> _EXERCISE TASKS_
[a] Reproduce word for word the section of the music lessons article starting with "He takes the" and going on through "from performers’ scripts.".
[b] Carry on writing the article about what journalists could learn from musicians, picking up right after its final sentence.

> _DOCUMENT TEXT_

━━━━

Music Lessons

What journalists could learn from Kid Rock, Lil Wayne, and Bon Iver

He takes the stage clad in a black turtleneck. his famous line is, “Green is the new red, white, and blue.” Tonight, and other nights, he is paid tens of thousands of dollars to perform. He spent a year touring America, adding China for good measure. When he returns home, he lands in an 11,400-square-foot house.

He’s not a rock star, although his life resembles that of one. He is Thomas Friedman, author, newspaperman, star commenter. His ascent is part and parcel of a period in which newspapers may train even their lowliest reporters for media appearances. Journalists these days grin under pancake make-up, speak in emphatic and punchy sentences, and videotape themselves for YouTube. In short, they sometimes succeed when they tear a page from performers’ scripts.

It got me thinking: Could one ailing media industry—music—teach another ailing media industry—journalism—a thing or two about survival?

━━━━

Dataset records:
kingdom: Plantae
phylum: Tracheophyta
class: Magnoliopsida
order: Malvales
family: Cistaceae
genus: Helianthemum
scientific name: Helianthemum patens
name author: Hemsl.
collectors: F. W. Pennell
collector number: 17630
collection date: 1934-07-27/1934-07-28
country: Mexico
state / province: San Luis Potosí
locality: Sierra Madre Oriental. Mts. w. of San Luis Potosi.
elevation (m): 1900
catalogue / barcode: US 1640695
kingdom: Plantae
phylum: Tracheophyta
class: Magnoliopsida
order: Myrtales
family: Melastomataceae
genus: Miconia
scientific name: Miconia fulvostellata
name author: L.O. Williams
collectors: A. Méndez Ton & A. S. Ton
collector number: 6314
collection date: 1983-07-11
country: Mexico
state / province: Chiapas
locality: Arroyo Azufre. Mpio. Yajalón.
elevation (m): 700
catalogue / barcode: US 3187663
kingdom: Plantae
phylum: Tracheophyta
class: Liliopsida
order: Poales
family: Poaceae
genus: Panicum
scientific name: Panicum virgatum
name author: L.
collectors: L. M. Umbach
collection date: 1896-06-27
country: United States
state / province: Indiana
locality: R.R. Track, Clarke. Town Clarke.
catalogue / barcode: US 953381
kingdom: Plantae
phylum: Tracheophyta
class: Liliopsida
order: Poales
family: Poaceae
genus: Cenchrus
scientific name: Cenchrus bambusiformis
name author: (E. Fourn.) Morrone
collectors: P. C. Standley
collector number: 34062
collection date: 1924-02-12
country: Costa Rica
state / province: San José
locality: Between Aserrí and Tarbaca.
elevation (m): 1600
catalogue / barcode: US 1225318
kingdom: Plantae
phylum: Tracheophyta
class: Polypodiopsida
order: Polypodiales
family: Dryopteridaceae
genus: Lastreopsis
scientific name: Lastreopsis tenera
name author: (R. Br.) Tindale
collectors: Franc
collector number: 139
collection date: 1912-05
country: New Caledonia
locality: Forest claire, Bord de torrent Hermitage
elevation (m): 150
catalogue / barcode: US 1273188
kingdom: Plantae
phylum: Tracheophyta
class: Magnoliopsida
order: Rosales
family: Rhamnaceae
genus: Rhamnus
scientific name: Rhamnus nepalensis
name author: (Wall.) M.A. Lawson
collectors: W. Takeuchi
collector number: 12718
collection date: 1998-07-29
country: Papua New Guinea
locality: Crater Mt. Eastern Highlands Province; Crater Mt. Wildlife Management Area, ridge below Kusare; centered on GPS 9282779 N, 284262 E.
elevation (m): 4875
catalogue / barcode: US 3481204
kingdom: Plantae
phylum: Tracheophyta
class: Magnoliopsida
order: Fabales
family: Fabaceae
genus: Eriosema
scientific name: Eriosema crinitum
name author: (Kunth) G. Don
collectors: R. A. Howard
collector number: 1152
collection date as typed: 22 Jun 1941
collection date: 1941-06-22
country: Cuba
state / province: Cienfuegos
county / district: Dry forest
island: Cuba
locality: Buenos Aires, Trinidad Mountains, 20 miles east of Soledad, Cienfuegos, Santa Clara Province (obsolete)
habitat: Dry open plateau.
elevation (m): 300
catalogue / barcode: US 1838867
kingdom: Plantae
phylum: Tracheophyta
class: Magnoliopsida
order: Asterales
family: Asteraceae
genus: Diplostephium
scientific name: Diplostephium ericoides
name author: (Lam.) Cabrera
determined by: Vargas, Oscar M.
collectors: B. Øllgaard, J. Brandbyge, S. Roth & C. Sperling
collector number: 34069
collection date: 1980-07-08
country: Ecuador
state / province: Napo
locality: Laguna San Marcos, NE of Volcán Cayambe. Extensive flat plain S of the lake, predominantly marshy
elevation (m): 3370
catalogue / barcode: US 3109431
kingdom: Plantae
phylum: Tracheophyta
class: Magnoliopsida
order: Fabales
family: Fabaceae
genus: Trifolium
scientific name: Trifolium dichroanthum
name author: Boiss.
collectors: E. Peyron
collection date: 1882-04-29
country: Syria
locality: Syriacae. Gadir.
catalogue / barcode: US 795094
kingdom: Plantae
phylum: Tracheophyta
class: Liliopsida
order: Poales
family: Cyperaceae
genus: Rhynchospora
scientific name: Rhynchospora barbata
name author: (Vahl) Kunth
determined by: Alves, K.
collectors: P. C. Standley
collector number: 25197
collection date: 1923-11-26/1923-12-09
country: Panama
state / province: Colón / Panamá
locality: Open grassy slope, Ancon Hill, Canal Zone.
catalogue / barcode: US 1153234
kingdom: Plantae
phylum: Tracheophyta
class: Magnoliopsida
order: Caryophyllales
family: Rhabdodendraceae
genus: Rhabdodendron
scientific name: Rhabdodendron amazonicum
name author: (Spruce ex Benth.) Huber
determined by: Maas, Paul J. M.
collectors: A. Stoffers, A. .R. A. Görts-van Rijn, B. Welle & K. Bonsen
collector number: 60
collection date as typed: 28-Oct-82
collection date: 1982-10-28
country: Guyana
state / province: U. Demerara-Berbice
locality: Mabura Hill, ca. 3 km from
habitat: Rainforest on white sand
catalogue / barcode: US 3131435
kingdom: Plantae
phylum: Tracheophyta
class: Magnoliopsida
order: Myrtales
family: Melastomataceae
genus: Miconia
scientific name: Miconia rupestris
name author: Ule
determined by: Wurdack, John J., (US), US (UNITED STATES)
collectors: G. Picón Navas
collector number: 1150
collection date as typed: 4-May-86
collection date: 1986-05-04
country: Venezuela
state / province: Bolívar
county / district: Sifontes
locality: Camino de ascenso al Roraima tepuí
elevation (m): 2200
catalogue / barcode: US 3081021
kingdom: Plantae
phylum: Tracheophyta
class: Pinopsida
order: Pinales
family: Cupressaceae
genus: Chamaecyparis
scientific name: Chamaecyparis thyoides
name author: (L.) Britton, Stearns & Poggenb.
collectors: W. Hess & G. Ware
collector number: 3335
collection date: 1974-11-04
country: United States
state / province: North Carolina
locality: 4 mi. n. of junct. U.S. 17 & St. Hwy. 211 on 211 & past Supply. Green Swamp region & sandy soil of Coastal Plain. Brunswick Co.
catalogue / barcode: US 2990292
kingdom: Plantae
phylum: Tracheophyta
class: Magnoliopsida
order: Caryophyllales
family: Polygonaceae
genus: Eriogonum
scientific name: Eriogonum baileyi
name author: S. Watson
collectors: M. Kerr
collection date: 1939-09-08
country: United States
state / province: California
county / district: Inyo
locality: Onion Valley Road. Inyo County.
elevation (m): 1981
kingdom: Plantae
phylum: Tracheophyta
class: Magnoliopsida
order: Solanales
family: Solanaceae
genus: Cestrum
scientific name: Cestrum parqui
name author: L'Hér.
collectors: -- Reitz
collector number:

━━━━

> _TASK RESPONSES_
[a]
He takes the stage clad in a black turtleneck. his famous line is, “Green is the new red, white, and blue.” Tonight, and other nights, he is paid tens of thousands of dollars to perform. He spent a year touring America, adding China for good measure. When he returns home, he lands in an 11,400-square-foot house.

He’s not a rock star, although his life resembles that of one. He is Thomas Friedman, author, newspaperman, star commenter. His ascent is part and parcel of a period in which newspapers may train even their lowliest reporters for media appearances. Journalists these days grin under pancake make-up, speak in emphatic and punchy sentences, and videotape themselves for YouTube. In short, they sometimes succeed when they tear a page from performers’ scripts.

[b]
I think the most resourceful strategies of musicians can help us. The first thing that writers might copy from musicians—even more than they do already—could be called the Free Culture Method. In music, one prong of that is mixtape giveaways. Despite recent miseries in the music business, Lil Wayne, the rap artist, sold more copies of his CD in one week than anyone this year, having built an audience by sending free mixtapes into the ether. Mixtapes, at least these days, are pressed CDs or downloads containing demos or raw mixes of tracks, as well as collaborations. Lil Wayne’s mixtape method is the musical equivalent of writers who give away original material on their blogs, writers like Alan Sepinwall, otherwise just another television reviewer at a mid-size metro—The Star-Ledger in Newark. Sepinwall writes an elaborate, trenchant, and heavily commented-upon blog (check out his 2,023-word analysis of the television show Mad Men’s “Maidenform” episode) in addition to his print column, and the blog has extended his reach. Or consider Andrew Revkin’s sharp New York Times blog and vlog on global warming, through which Revkin made himself a brand.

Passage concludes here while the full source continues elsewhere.